II. L'esthétique parnassienne
Le Parnasse est un mouvement poétique apparu dans la seconde moitié du XIXème siècle en France visant à valoriser l’art poétique par la retenue, l'impersonnalité et le rejet de l'engagement social et politique de l'artiste. (Source wikipédia)
1. Le refus du lyrisme et le choix de la distance
Il n'y a aucune marque d'énonciation, ce qui rend le poème impersonnel.
Une marque de distance dans le poème entre le décor et son personnage : elle n'est mentionnée que dans les tercets après une longue description du décor ; la scène, aussi somptueuse qu'irréelle, est mise à distance par son traitement pictural, et peut être lue comme une allégorie de la beauté sereine et de l'idéal esthétique du Parnasse.
Distance temporelle : aristocratie vénitienne.
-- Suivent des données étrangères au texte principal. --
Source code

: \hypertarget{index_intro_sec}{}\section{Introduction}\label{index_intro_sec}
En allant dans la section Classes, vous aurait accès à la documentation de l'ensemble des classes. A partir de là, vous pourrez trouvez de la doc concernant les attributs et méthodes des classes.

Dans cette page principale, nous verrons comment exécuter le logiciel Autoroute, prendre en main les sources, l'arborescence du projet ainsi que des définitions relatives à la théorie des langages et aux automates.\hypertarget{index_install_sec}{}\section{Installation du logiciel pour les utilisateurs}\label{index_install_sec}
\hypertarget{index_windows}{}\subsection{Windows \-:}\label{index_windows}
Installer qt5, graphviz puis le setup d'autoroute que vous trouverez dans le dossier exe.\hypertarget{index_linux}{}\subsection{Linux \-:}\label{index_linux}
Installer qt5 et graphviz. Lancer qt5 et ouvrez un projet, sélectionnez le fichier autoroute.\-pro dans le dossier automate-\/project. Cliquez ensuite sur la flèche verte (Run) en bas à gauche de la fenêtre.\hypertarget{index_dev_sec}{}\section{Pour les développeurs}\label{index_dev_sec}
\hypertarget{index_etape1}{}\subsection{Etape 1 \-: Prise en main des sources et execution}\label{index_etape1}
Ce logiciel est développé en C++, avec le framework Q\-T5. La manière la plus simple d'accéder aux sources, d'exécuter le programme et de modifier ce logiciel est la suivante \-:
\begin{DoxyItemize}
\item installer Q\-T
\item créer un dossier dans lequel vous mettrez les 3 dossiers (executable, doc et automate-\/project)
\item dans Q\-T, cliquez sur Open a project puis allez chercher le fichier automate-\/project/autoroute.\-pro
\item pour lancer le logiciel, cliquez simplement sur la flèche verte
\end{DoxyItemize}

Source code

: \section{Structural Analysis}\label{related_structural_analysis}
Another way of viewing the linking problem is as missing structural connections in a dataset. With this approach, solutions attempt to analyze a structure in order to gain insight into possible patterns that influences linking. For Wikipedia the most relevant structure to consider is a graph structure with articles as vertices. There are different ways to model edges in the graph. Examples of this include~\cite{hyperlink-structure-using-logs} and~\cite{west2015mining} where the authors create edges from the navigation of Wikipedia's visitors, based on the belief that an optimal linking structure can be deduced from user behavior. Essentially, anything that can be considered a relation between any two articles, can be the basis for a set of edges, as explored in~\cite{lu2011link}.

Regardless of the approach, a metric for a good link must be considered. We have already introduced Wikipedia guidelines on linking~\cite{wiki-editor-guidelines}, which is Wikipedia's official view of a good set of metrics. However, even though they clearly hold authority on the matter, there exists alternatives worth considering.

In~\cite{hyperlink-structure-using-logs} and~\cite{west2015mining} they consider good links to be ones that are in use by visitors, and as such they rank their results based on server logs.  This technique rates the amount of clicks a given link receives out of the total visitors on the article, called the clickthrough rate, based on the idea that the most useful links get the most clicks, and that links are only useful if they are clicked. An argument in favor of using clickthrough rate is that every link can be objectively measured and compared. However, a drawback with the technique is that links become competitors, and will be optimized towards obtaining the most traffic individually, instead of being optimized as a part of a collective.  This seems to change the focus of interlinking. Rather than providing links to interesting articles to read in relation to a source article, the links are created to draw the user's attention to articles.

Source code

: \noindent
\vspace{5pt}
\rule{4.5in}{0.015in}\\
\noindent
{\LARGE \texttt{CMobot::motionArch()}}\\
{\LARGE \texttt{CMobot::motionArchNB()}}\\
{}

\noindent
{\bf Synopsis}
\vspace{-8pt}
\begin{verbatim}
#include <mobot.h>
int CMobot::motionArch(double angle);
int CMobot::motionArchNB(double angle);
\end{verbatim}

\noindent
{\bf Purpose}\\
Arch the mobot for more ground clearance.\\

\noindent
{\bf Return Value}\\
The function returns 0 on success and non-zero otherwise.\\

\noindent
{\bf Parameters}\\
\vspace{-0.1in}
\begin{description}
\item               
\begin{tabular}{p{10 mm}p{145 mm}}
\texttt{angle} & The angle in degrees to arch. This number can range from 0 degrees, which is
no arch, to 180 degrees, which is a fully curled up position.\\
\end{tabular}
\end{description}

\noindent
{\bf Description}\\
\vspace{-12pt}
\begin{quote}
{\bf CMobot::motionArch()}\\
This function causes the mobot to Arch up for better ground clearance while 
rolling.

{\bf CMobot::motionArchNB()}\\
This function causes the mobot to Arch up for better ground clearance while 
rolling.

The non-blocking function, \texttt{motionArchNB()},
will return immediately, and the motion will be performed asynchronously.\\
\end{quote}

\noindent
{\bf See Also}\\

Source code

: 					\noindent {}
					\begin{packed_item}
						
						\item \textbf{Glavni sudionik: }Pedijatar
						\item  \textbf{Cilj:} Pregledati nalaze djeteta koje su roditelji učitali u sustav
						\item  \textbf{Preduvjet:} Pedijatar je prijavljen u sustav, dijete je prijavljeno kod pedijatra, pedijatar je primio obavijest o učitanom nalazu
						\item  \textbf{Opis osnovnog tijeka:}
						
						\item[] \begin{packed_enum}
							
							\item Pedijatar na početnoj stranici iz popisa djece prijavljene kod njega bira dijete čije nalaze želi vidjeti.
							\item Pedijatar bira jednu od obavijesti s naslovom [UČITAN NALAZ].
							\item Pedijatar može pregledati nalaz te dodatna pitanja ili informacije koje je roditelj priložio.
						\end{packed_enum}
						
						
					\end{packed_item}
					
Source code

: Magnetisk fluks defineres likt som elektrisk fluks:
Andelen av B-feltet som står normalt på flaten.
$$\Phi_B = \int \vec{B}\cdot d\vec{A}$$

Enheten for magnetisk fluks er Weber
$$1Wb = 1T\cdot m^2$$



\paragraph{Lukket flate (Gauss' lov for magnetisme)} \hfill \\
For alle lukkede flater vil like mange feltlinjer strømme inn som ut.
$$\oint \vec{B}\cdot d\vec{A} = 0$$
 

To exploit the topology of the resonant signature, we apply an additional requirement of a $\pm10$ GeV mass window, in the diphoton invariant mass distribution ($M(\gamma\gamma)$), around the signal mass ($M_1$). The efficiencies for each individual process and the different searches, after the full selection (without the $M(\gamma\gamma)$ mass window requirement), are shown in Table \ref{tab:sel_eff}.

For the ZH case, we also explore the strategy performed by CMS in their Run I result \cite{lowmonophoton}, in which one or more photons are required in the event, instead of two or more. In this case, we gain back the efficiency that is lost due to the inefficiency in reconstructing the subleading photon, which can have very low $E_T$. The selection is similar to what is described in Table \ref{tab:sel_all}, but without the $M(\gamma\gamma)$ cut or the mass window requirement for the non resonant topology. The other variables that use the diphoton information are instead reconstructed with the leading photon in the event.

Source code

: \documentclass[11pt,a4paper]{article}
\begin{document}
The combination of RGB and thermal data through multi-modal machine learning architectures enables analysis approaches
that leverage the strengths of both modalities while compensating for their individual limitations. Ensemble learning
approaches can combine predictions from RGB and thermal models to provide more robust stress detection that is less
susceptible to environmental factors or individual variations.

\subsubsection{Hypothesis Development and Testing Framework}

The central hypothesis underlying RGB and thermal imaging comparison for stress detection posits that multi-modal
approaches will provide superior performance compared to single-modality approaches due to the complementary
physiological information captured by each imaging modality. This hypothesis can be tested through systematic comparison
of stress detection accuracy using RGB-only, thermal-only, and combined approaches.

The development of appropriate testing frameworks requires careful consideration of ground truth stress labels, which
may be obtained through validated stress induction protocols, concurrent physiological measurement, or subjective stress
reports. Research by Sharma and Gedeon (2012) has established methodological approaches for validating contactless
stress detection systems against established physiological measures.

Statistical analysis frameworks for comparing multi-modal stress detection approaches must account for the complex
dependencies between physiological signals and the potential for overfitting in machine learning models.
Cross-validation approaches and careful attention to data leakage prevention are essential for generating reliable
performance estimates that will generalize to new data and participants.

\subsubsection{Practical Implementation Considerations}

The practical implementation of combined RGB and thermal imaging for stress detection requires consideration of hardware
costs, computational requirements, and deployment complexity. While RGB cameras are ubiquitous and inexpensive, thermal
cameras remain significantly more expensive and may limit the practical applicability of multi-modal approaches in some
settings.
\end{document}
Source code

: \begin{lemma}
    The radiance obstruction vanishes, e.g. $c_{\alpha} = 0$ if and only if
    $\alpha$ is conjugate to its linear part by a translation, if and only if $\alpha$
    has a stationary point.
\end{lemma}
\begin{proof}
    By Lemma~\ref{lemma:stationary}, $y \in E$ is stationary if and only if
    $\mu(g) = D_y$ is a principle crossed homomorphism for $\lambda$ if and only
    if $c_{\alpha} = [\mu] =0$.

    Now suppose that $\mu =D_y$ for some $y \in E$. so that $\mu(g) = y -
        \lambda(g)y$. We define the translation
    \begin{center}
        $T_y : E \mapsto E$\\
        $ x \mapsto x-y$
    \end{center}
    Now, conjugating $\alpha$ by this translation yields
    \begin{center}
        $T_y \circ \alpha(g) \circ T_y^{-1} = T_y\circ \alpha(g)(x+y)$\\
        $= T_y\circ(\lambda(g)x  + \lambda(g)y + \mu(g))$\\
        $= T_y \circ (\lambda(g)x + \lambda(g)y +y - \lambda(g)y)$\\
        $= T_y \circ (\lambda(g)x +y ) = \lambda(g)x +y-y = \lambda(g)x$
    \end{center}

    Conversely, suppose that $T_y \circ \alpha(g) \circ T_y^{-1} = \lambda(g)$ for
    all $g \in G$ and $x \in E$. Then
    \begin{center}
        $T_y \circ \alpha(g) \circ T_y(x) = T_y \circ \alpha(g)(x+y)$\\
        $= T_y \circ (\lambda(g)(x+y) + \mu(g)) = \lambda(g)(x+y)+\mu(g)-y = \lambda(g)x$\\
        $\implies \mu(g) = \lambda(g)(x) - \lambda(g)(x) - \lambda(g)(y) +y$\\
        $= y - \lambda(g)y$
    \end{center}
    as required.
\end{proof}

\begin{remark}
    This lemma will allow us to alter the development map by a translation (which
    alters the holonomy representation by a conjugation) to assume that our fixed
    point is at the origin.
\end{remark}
2. Une attention portée à la forme
- "La Dogaresse" est un sonnet de forme régulière, forme qui n'est plus à la mode à l'époque où Heredia écrit ce poème.
- Une maîtrise de l'enjambement : des
enjambements lient les vers 3 et 4, 9 et 10 mais aussi la plupart des vers. Ces enjambements créent un effet de continuité qui peut faire penser à une fresque.
- Un lexique recherché : Heredia emprunte à un vocabulaire ancien des mots précieux et rares : "la dogaresse", le "marc ancien", les "rouges dalmatiques". Il recourt aussi à un vocabulaire et à des constructions spécifiquement poétiques ("pavillon, azur, essaim", syntaxe du vers 1, la séparation du verbe "regardent" au vers 5 et de son complément au vers 8). La chute du sonnet contient même un effet de virtuosité lexicale : Heredia substitue au terme moderne attendu, "traîne" (utilisé depuis le milieu du XIXème siècle), mais qui est rendu inutilisable par le vers 10, le mot ancien "queue".